Путин – всего лишь главный российский чиновник, функционер, однажды вставший во главе чудовищно раздутой, коррумпированной и неэффективной пирамиды государственной власти. А когда, извините, власть в России была другой? Когда она знала какие-нибудь другие приоритеты, кроме самообслуживания?
И менялась эта самая власть в России одним-единственным способом: дворцовым переворотом – по итогам закулисных договорённостей между людьми, уже туда пролезшими. Единственное исключение составила в октябре 1917 года революция большевиков, которой, думаю, не застал никто из читающих эти строки, – но где теперь те большевики? Кто хоть отдалённо вам их напоминает? Если вдруг надумают сегодня немцы отрядить к нам по рельсам РЖД пломбированный вагон с пламенными революционерами – кому в том вагоне могут они раздать билеты?
Нынешний режим в России в такой же мере обречён и в такой же мере незыблем, как любой другой режим за последнюю сотню лет. Ибо именно про нас 199 лет назад написал в своём письме из Петербурга французский дипломат и философ, граф Жозеф-Мари де Местр. Приведу цитату, в надежде не встречать её больше за подписями Вольтера, Линкольна, де Токвиля и Бонч-Бруевича:
“Это важнейшая истина, непреложная, как математические аксиомы: всякий народ имеет то правительство, которого заслуживает” (письмо от 18/30 апреля 1816 года).
Когда мы заслужим что-нибудь отличное от нынешней монструозной пирамиды лжи, коррупции и общественного цинизма, то и получим что-нибудь другое. Но если просто вот так сидеть на жопе и в каждом событии нашей жизни прозревать злую волю Путина, то по вере нашей нам и воздастся, как говаривал один более ранний философ.
[14.04.2015. ЖЖ]
Позвонили из “Слона” – с нежданным вопросом, о чём бы мне хотелось спросить Путина.
Я сказал коллегам, что за последние месяцы он уже ответил на большее количество вопросов, чем у меня к нему их когда-либо было. Страшно даже подумать, что у него ещё какие-то искромётные ответы на незаданные вопросы в запасе остались…
Но, на самом деле, вопрос у меня к нему есть. Один, но очень важный.
За что ж Вас забанили на гугле и в Википедии, Владимир Владимирович?
Я уверен: все мы жили бы в другой стране, если б её нацлидер мог самостоятельно добывать информацию, а не полагался на компромат и справочки из папочек, подложенные лукавыми референтами. Только не думайте, что я уверовал в доброго царя. Просто я как верил, так и продолжаю верить в то, что знание – свет, а невежество – тьма. Та самая тьма, в которую нынче погружены наши высокие башни и их послушные зрители.

*Исходные данные*.

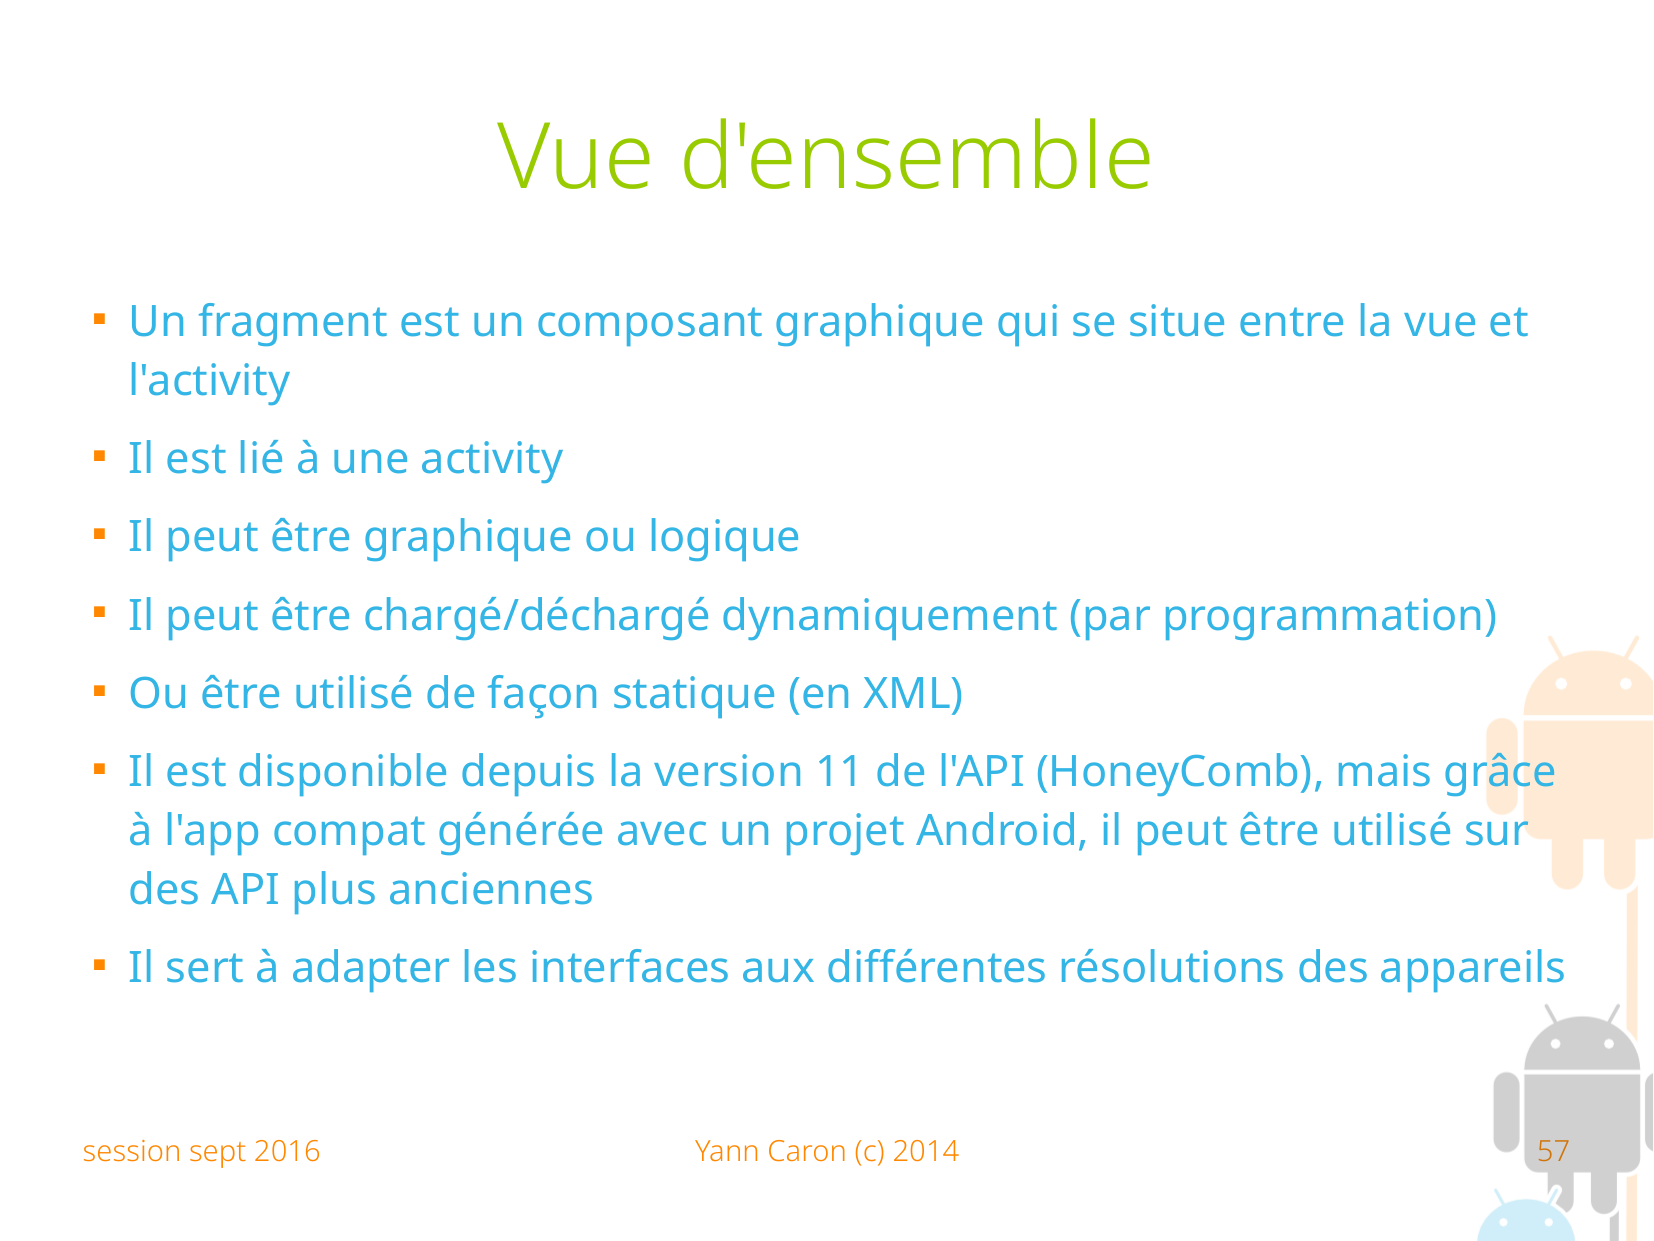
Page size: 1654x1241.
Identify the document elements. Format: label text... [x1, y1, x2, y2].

*Задание*.
Кому фрагмент документа приписывает слова «всякий народ имеет то правительство, которого заслуживает»?

*Ответ*.
Французскому дипломату и философу графу Жозефу-Мари де Местру, написавшему их в письме из Петербурга от 18/30 апреля 1816 года.